In terms of performance, you may be right that threads are not needed.
However, the work my server will do, divides naturally into three main
components.
1. Talk to clients
2. Talk to a backend server
3. Translate between the two
The http keepalive on the client side will be fairly short, no more
than 5 minutes or so. The imap keepalive on the server side defaults
to 30 minutes, per RFC.
It seems natural to divide the connection handing work, into a front
end talking http to clients, and a back end talking to an imap server.
And there must be a translator between the two, a third component.

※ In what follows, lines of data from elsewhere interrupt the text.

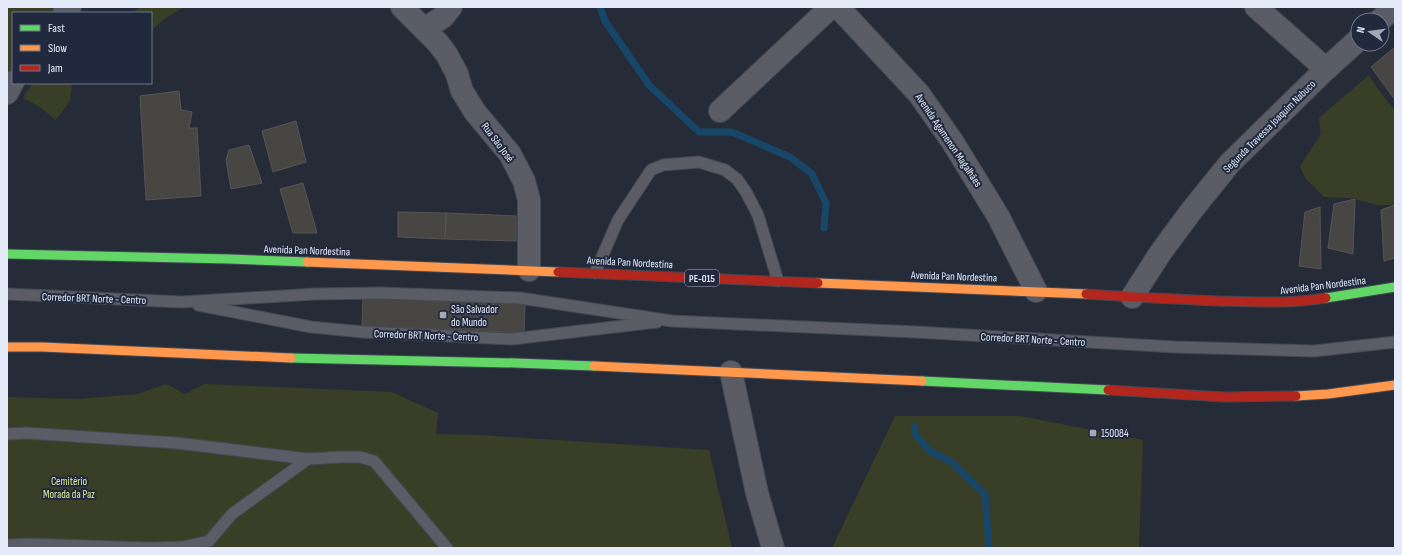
<svg xmlns="http://www.w3.org/2000/svg" width="1402" height="555" font-family="'Sofia Sans Condensed',sans-serif">
	<style>
		.green { fill: #393f26 }
		.lines { fill: none; stroke-linecap: round; stroke-linejoin: round }
		.stream { stroke: #184668; stroke-width: 7 }
		.building { fill: #474642; stroke: #565556 }
		.lane-casing { stroke: #434852; stroke-width: 13 }
		.street-casing { stroke: #434852; stroke-width: 24 }
		.fast-casing { stroke: #434852; stroke-width: 11 }
		.slow-casing { stroke: #434852; stroke-width: 11 }
		.jam-casing { stroke: #434852; stroke-width: 11 }
		.lane { stroke: #5a5d66; stroke-width: 11 }
		.street { stroke: #5a5d66; stroke-width: 22 }
		.fast { stroke: #63d668; stroke-width: 9 }
		.slow { stroke: #ff974d; stroke-width: 9 }
		.jam { stroke: #b3261e; stroke-width: 9 }
		.poi-dot { fill: #a2a8b4; stroke: #20293d; stroke-width: 1.5 }
		.labels { text-anchor: middle; stroke-width: 4; stroke-linejoin: round; paint-order: stroke }
		.shield { fill: #20293d; stroke: #a9b0c0; stroke-width: 1 }
		.shield-label { font-size: 10px; font-weight: bold; fill: #e4eaf8 }
		.street-label { font-size: 11px; fill: #e4eaf8; stroke: #20293d }
		.poi-label { font-size: 11px; fill: #e4eaf8; stroke: #20293d; text-anchor: start }
		.park-label { font-size: 11px; fill: #ddec96; stroke: #20293d }
	</style>
	<rect width="100%" height="100%" fill="#262c37"/>
	<g class="green">
		<path d="M7,7h64l-5,6h-53v66l-6,8z"/>
		<path d="M140,7h44l-21,13 -12,11v-18h-20z"/>
		<path d="M1369,75l9,14 17,22v94h-17l-28,-7 -26,-1 -19,-19 -5,-12 21,-32 -2,-16z"/>
		<path d="M33,83h39l-2,18 -14,19 -16,-13 -17,-9z"/>
		<path d="M166,384l19,10 20,-10 187,8 46,21 -2,21 44,1 229,15 23,98h-725v-151l70,2 61,-5z"/>
		<path d="M895,416h125l123,24 -4,108h-307z"/>
	</g>
	<g class="lines">
		<g class="stream">
			<path d="M600,7l5,14 44,64 50,47h33l58,25 22,17 14,29 -2,25"/>
			<path d="M914,426l2,10 15,16 19,9 35,33 4,54"/>
		</g>
	</g>
	<g class="building">
		<path d="M1395,47v53l-24,-33z"/>
		<path d="M179,91l2,19 11,2 -3,16h8l4,68 -55,4 -6,-104z"/>
		<path d="M296,121l10,41 -33,10 -11,-41z"/>
		<path d="M249,145l13,38 -31,6 -5,-29 3,-10z"/>
		<path d="M303,183l14,50h-24l-13,-44z"/>
		<path d="M1355,199l-2,55 -25,-6 6,-44z"/>
		<path d="M1395,205v53l-11,3 -3,-51z"/>
		<path d="M1320,207l1,62 -22,-3 6,-54z"/>
		<path d="M398,212l48,1 -1,26 -47,-2z"/>
		<path d="M446,213l70,3v25l-71,-2z"/>
		<path d="M363,297l162,6 -1,30 -162,-7z"/>
	</g>
	<g class="lines">
		<g class="lane-casing">
			<g id="lane">
				<path d="M595,273l23,-53 33,-50 12,-5 36,-3 26,8 12,9 9,13 12,23 20,66"/>
				<path d="M7,294l175,8 133,-8 67,-1 138,5 152,23 244,11 259,15 139,4 81,-9"/>
				<path d="M198,305l113,22 52,5 149,7 145,-17"/>
				<path d="M7,434l19,-1 151,10 131,16 32,-2h20l14,4 73,87"/>
				<path d="M7,545l23,-1 120,4 32,-1 27,-6 23,-27 76,-55"/>
			</g>
		</g>
		<g class="street-casing">
			<g id="street">
				<path d="M402,7l36,36 9,12 10,19 5,17 13,21 35,42 14,27 5,19v70"/>
				<path d="M838,7l81,87 33,47 46,75 38,75"/>
				<path d="M1256,7l70,62"/>
				<path d="M64,13l6,-6"/>
				<path d="M1380,20l15,-13"/>
				<path d="M424,29l19,-12 8,-10"/>
				<path d="M7,93l6,-11"/>
				<path d="M720,111l111,-104"/>
				<path d="M1132,297l29,-45 31,-42 38,-47 96,-94 32,-29"/>
				<path d="M731,372l26,121 16,55"/>
			</g>
		</g>
		<g class="fast-casing">
			<g id="fast">
				<path d="M7,254l222,5 78,3"/>
				<path d="M1326,298l69,-11"/>
				<path d="M291,358l224,5 79,3"/>
				<path d="M922,381l186,9"/>
			</g>
		</g>
		<g class="slow-casing">
			<g id="slow">
				<path d="M307,262l251,10"/>
				<path d="M818,283l268,11"/>
				<path d="M7,347h35l249,11"/>
				<path d="M594,366l328,15"/>
				<path d="M1296,396l32,-2 67,-9"/>
			</g>
		</g>
		<g class="jam-casing">
			<g id="jam">
				<path d="M558,272l260,11"/>
				<path d="M1086,294c43,3 87,5 131,7 36,1 73,3 109,-3"/>
				<path d="M1108,390l116,7 72,-1"/>
			</g>
		</g>
		<use href="#lane" class="lane"/>
		<use href="#street" class="street"/>
		<use href="#fast" class="fast"/>
		<use href="#slow" class="slow"/>
		<use href="#jam" class="jam"/>
	</g>
	<g class="poi-dot">
		<rect x="439" y="311" width="8" height="8" rx="2"/>
		<rect x="1089" y="429" width="8" height="8" rx="2"/>
	</g>
	<g class="labels">
		<rect class="shield" x="685" y="270" width="34" height="16" rx="3"/>
		<g class="shield-label">
			<text x="702" y="282">PE-015</text>
		</g>
		<g class="street-label">
			<text transform="translate(1269 126) rotate(-45)" y="4">Segunda Travessa Joaquim Nabuco</text>
			<text transform="translate(949 140) rotate(56)" y="4">Avenida Agamenon Magalhães</text>
			<text transform="translate(498 142) rotate(53)" y="4">Rua São José</text>
			<text transform="translate(307 250) rotate(2)" y="4">Avenida Pan Nordestina</text>
			<text transform="translate(630 262) rotate(3)" y="4">Avenida Pan Nordestina</text>
			<text transform="translate(954 276) rotate(2)" y="4">Avenida Pan Nordestina</text>
			<text transform="translate(1323 285) rotate(-7)" y="4">Avenida Pan Nordestina</text>
			<text transform="translate(94 298) rotate(2)" y="4">Corredor BRT Norte - Centro</text>
			<text transform="translate(426 335) rotate(2)" y="4">Corredor BRT Norte - Centro</text>
			<text transform="translate(1033 339) rotate(3)" y="4">Corredor BRT Norte - Centro</text>
		</g>
		<g class="poi-label">
			<text x="451" y="313">São Salvador<tspan x="451" dy="13">do Mundo</tspan></text>
			<text x="1101" y="437">150084</text>
		</g>
		<g class="park-label">
			<text x="69" y="485">Cemitério<tspan x="69" dy="13">Morada da Paz</tspan></text>
		</g>
	</g>
	<rect width="1402" height="555" fill="none" stroke="#e4eaf8" stroke-width="16"/>
	<rect x="12" y="12" width="140" height="72" fill="#20293d" stroke="#6e7688"/>
	<rect x="20" y="25" width="20" height="6" fill="#63d668" stroke="#6e7688"/>
	<text x="48" y="32" font-size="12" fill="#e4eaf8">Fast</text>
	<rect x="20" y="45" width="20" height="6" fill="#ff974d" stroke="#6e7688"/>
	<text x="48" y="52" font-size="12" fill="#e4eaf8">Slow</text>
	<rect x="20" y="65" width="20" height="6" fill="#b3261e" stroke="#6e7688"/>
	<text x="48" y="72" font-size="12" fill="#e4eaf8">Jam</text>
	<g transform="translate(1370 32) rotate(283)"><circle r="19" fill="#20293d" stroke="#6e7688"/>
	<path d="M0-3L7 15L0 10L-7 15Z" fill="#a2a8b4"/>
	<text y="-6" font-size="11" font-weight="bold" text-anchor="middle" fill="#e4eaf8">N</text>
	</g>
</svg>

Users need to read and think, so there will be quiet time on each
connection, with no translation work in progress. I speculate the
ratio could be as high as 100 to 1, active connections vs. active
translation tasks.
If that holds true, then for each 5,000 active connections, I only
need about 50 translation workers. In that case, thread pools are a
natural fit for handling the translation work.
> 1. Talk to clients
> 2. Talk to a backend server
> 3. Translate between the two
Tcl enables you to do this eventbased.
Look into
[ fileevent readable|writable]
[ trace variable ]
and friends.
See:
http://wiki.tcl.tk/1904
Tcl excelles in event based programming.
uwe
Best advice so far on this whole thread.
Donal.
This seems an entirely sensible approach. It should be noted that much
of the advice against threads is really against shared-state
concurrency. Tcl's threads don't share any state by default, so are
really more like separate processes that run individual event loops
(where message between threads are just one more source of events). This
sounds like a pretty good fit for your project and shouldn't really
cause any more problems than a single-threaded event loop would. Each
event callback should still run in (almost) complete isolation to any
other, as they operate on entirely different sets of variables (in
different interpreters).
Of course, if you later decide that you really need to share some state
between threads than Tcl can support this too, incrementally sharing
just those parts that really need it.